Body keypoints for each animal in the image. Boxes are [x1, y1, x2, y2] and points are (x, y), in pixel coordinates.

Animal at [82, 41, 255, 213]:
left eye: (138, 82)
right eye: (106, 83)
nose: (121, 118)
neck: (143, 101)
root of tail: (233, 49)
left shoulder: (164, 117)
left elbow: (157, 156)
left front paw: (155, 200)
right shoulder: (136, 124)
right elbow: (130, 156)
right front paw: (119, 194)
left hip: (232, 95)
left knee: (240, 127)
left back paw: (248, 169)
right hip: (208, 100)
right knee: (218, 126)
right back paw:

--

PROMPT> Print every entry exactly as it appears.

TASK ANSWER>
Body keypoints for each animal in the image. Boxes are [x1, y1, x2, y2] and points are (x, y), in pixel coordinates.

Animal at [82, 41, 255, 213]:
left eye: (138, 82)
right eye: (106, 83)
nose: (121, 118)
neck: (143, 101)
root of tail: (233, 49)
left shoulder: (164, 117)
left elbow: (157, 156)
left front paw: (155, 200)
right shoulder: (136, 124)
right elbow: (130, 156)
right front paw: (119, 194)
left hip: (232, 95)
left knee: (240, 127)
left back paw: (248, 169)
right hip: (208, 100)
right knee: (218, 126)
right back paw:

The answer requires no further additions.